Kropek na prezent noworoczny dostał nowe, przezroczyste kierunki boczne. Świeci przepięknie! Tylko halogenik jeszcze poprawimy, bo się nam ostatnio popsuł. Ze strony formalnej wszystko elegancko - w Sylwestra odebrałam "twardy" dowód i już tip top wszystko załatwione. Kropek jest mój. Z cyklu "formalności" czas na identyfikator do wjazdu na Starówkę. Przyda się.
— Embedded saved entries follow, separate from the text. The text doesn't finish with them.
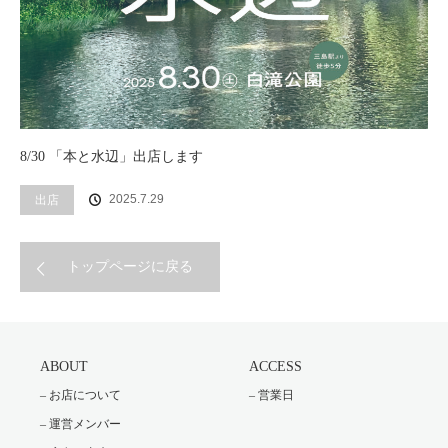
8/30 「本と水辺」出店します
2025.7.29
出店
トップページに戻る
ABOUT
ACCESS
– お店について
– 営業日
– 運営メンバー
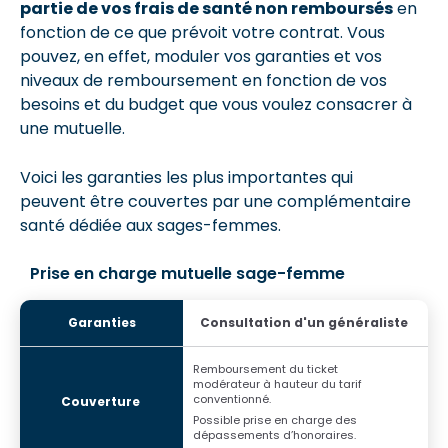
partie de vos frais de santé non remboursés
en
fonction de ce que prévoit votre contrat. Vous
pouvez, en effet, moduler vos garanties et vos
niveaux de remboursement en fonction de vos
besoins et du budget que vous voulez consacrer à
une mutuelle.
Voici les garanties les plus importantes qui
peuvent être couvertes par une complémentaire
santé dédiée aux sages-femmes.
Prise en charge mutuelle sage-femme
Consultation d'un généraliste
Remboursement du ticket
modérateur à hauteur du tarif
conventionné.
Possible prise en charge des
dépassements d’honoraires.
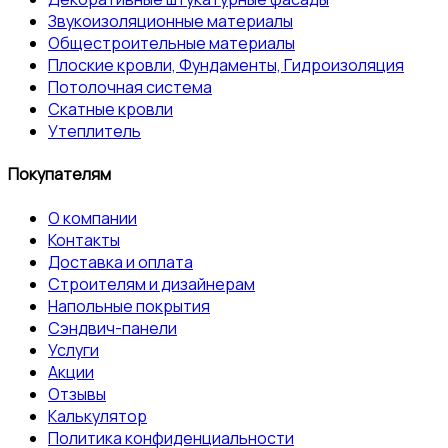
Звукоизоляционные материалы
Общестроительные материалы
Плоские кровли, Фундаменты, Гидроизоляция
Потолочная система
Скатные кровли
Утеплитель
Покупателям
О компании
Контакты
Доставка и оплата
Строителям и дизайнерам
Напольные покрытия
Сэндвич-панели
Услуги
Акции
Отзывы
Калькулятор
Политика конфиденциальности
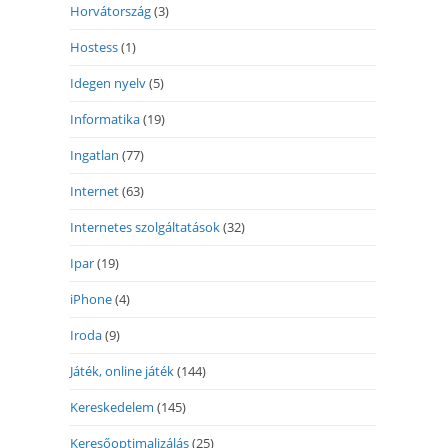
Horvátország
(3)
Hostess
(1)
Idegen nyelv
(5)
Informatika
(19)
Ingatlan
(77)
Internet
(63)
Internetes szolgáltatások
(32)
Ipar
(19)
iPhone
(4)
Iroda
(9)
Játék, online játék
(144)
Kereskedelem
(145)
Keresőoptimalizálás
(25)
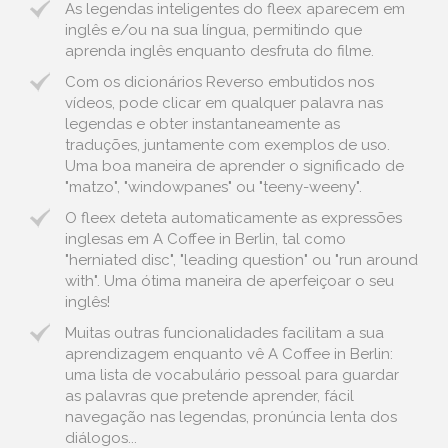
As legendas inteligentes do fleex aparecem em
inglês e/ou na sua língua, permitindo que
aprenda inglês enquanto desfruta do filme.
Com os dicionários Reverso embutidos nos
vídeos, pode clicar em qualquer palavra nas
legendas e obter instantaneamente as
traduções, juntamente com exemplos de uso.
Uma boa maneira de aprender o significado de
"matzo", "windowpanes" ou "teeny-weeny".
O fleex deteta automaticamente as expressões
inglesas em A Coffee in Berlin, tal como
"herniated disc", "leading question" ou "run around
with". Uma ótima maneira de aperfeiçoar o seu
inglês!
Muitas outras funcionalidades facilitam a sua
aprendizagem enquanto vê A Coffee in Berlin:
uma lista de vocabulário pessoal para guardar
as palavras que pretende aprender, fácil
navegação nas legendas, pronúncia lenta dos
diálogos...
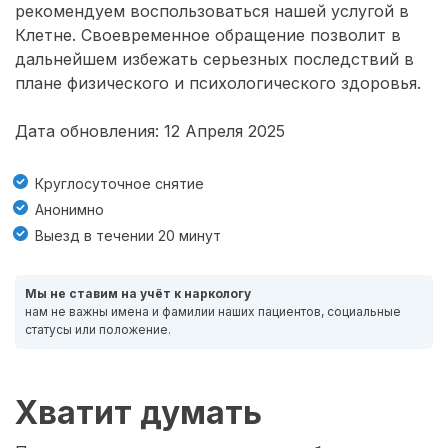
рекомендуем воспользоваться нашей услугой в
Клетне. Своевременное обращение позволит в
дальнейшем избежать серьезных последствий в
плане физического и психологического здоровья.
Дата обновления: 12 Апреля 2025
Круглосуточное снятие
Анонимно
Выезд в течении 20 минут
Мы не ставим на учёт к наркологу
нам не важны имена и фамилии наших пациентов, социальные
статусы или положение.
Хватит думать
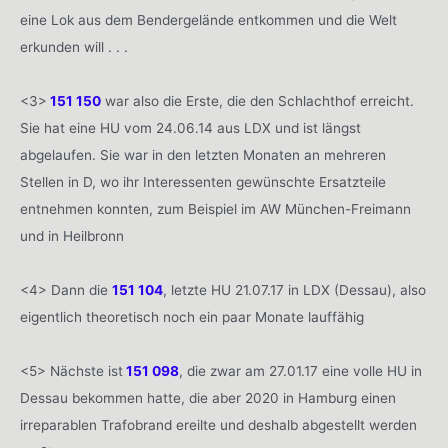
eine Lok aus dem Bendergelände entkommen und die Welt
erkunden will . . .
<3>
151 150
war also die Erste, die den Schlachthof erreicht.
Sie hat eine HU vom 24.06.14 aus LDX und ist längst
abgelaufen. Sie war in den letzten Monaten an mehreren
Stellen in D, wo ihr Interessenten gewünschte Ersatzteile
entnehmen konnten, zum Beispiel im AW München-Freimann
und in Heilbronn
<4> Dann die
151 104
, letzte HU 21.07.17 in LDX (Dessau), also
eigentlich theoretisch noch ein paar Monate lauffähig
<5> Nächste ist
151 098
, die zwar am 27.01.17 eine volle HU in
Dessau bekommen hatte, die aber 2020 in Hamburg einen
irreparablen Trafobrand ereilte und deshalb abgestellt werden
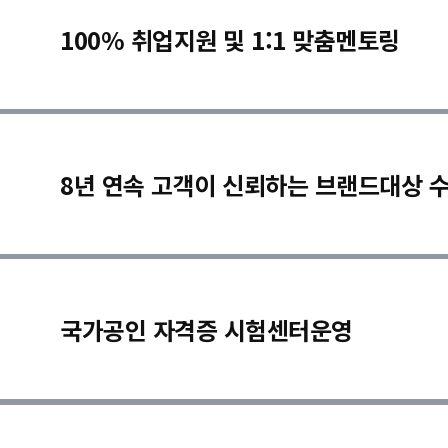
100% 취업지원 및 1:1 맞춤멘토링
8년 연속 고객이 신뢰하는 브랜드대상 
국가공인 자격증 시험센터운영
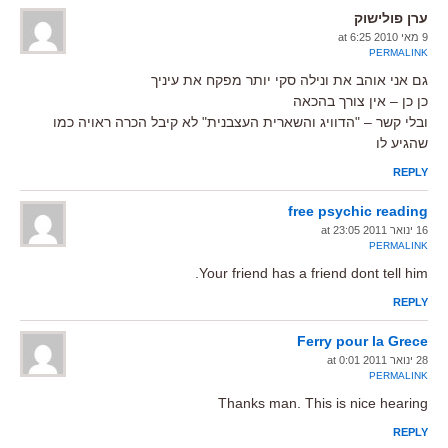
ערן פולישוק
9 מאי 2010 at 6:25
PERMALINK
גם אני אוהב את ונילה סקי יותר מפקח את עיניך
כן כן – אין צורך בהכאה
ובלי קשר – "הדוויג והשארית העצבנית" לא קיבל הכרה ראויה כמו
שהגיע לו
REPLY
free psychic reading
16 ינואר 2011 at 23:05
PERMALINK
Your friend has a friend dont tell him.
REPLY
Ferry pour la Grece
28 ינואר 2011 at 0:01
PERMALINK
Thanks man. This is nice hearing
REPLY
Nie wierzę ani nie zakładam sobie żadnych postanowień noworocznych. Tak z zasady i reguły. A plan można zmienić. Więc przyjmijmy, że można by sobie wyznaczyć nowe cele, stare zreedytować i rozwinąć żagle. Akurat fakt, że właśnie teraz jest przełom roku, jest zupełnie przypadkowy i ma się nijak do podejmowanych decyzji. Albo mi się tak po prostu wydaje. Tam, gdzie się da - to się zdecyduję. O, dziś już się zdecydowałam. W poniedziałek będę znowu decydować. Ażeby tak ze wszystkim się dało - po prostu zadecydować..
Działanie pierwsze: lepszy wróbel w garści, niż gołąb na dachu.
Działanie drugie: waść kończ, coś zaczęła.
Działanie trzecie: serce nie sługa, a rozum ucisz.